Editorial

'Full Tilt' artistry

At the end of 2001, Southeast Missouri State University merged its new dance program with its well-established theater curriculum to create a new Department of Theater and Dance. The goal was to integrate the two art forms as part of the university's new School for the Visual and Performing Arts.

Last weekend's "Full Tilt 2004" repertory dance concert was astonishing proof of how far this idea has come and the artistry that can result.

In past years the dance concert has presented both skilled dancers and earnest students trying hard to keep up. The student dancers in "Full Tilt 2004" seemed to have made a quantum leap in confidence, agility and expressiveness.

The concert also drew more than ever before from the talents of dance professors, music professors, theater professors, art professors and students, who choreographed four of the dances and danced in them all.

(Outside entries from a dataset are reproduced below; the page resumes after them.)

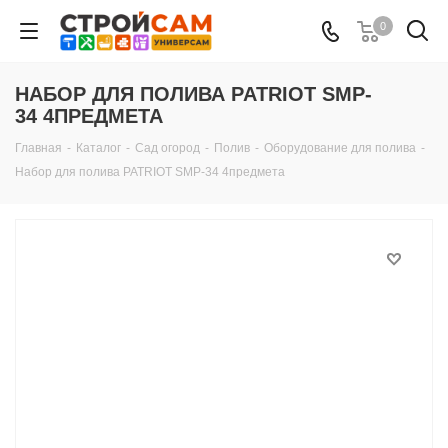
0
НАБОР ДЛЯ ПОЛИВА PATRIOT SMP-
34 4ПРЕДМЕТА
Главная
-
Каталог
-
Сад огород
-
Полив
-
Оборудование для полива
-
Набор для полива PATRIOT SMP-34 4предмета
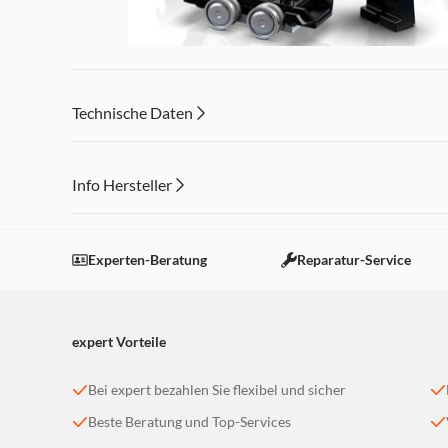
Technische Daten
Info Hersteller
Dieser Inhalt wird aufgrund Ihrer Cookie Präferenzen
Einstellungen anpassen
Experten-Beratung
Reparatur-Service
expert Vorteile
Bei expert bezahlen Sie flexibel und sicher
Beste Beratung und Top-Services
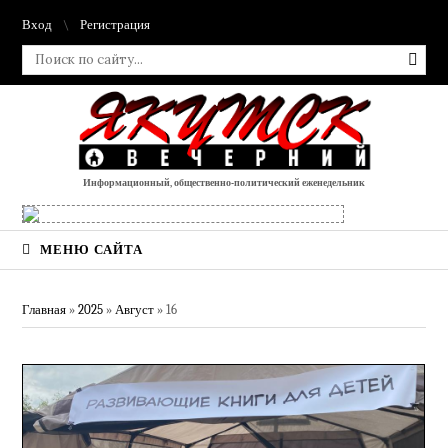
Вход
Регистрация
Информационный, общественно-политический еженедельник
МЕНЮ САЙТА
Главная
»
2025
»
Август
»
16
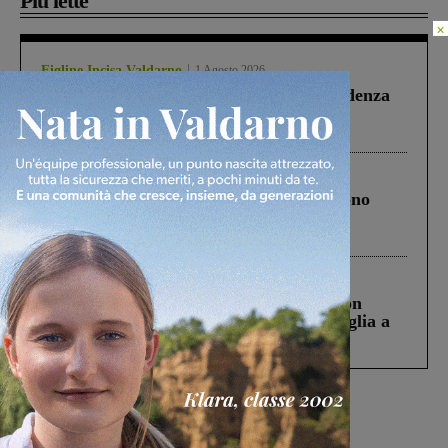
Più lette
×
Figline Incisa Valdarno
1 Agosto 2026
Piscina di Figline finanziata oltre la scadenza
Pnrr, il gruppo di Fratelli d’Italia: “Un
ringraziamento al Governo”
Cronaca
4 Agosto 2026
Un anno fa la strage in A1 in cui morirono
Gianni, Giulia e Franco. Lo schianto, il
processo, lo stop ai sorpassi fra tir....
Cronaca
3 Agosto 2026
Scomparso da una struttura di Castiglion
Fiorentino l’uomo che aveva ucciso la figlia a
Levane nel 2020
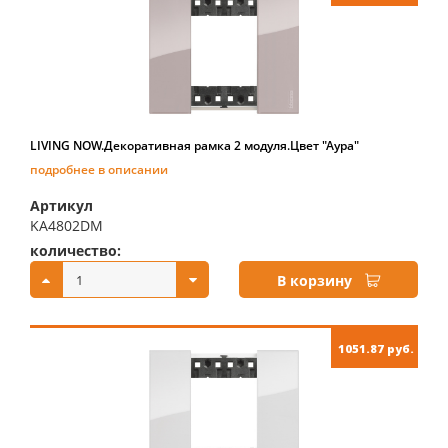
LIVING NOW.Декоративная рамка 2 модуля.Цвет "Аура"
подробнее в описании
Артикул
KA4802DM
количество:
купить:
В корзину
1051.87 руб.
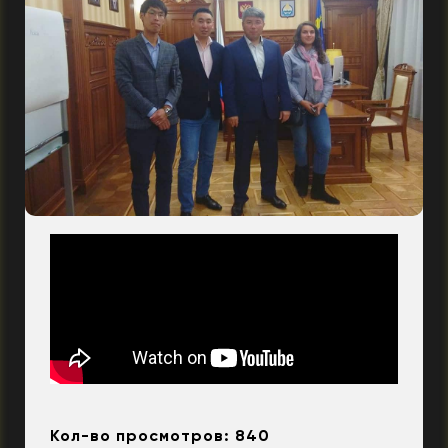
Кол-во просмотров: 840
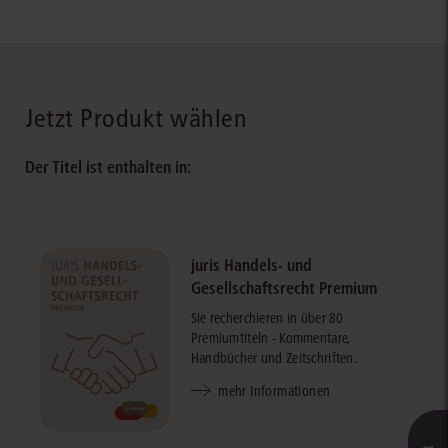
Jetzt Produkt wählen
Der Titel ist enthalten in:
juris Handels- und
Gesellschaftsrecht Premium
Sie recherchieren in über 80
Premiumtiteln - Kommentare,
Handbücher und Zeitschriften.
mehr Informationen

Music students sang in a doo-wop chorus directed by music professor Dr. Steve Hendricks to accompany Dr. Marc Strauss' charming "Blue Moon." Art professor Paul Schock choreographed, directed, costumed and created the set for the quirkily humorous performance piece "Tugboat."

Art professor Pat Reagan's beautiful silk fabrics flowed above the dancers in Josephine Zmolek's "Anticipatory Illumination," an Eastern meditation with haunting and exciting music composed by Dr. Robert Fruehwald of the music department.

Zmolek's husband, Paul Zmolek, coordinated the concert and choreographed the breathtaking "Not Yet Become," in which six dancers in camouflage leotards flew and spun about the stage as if Southeast Missouri State University dancers always knew they could be this good.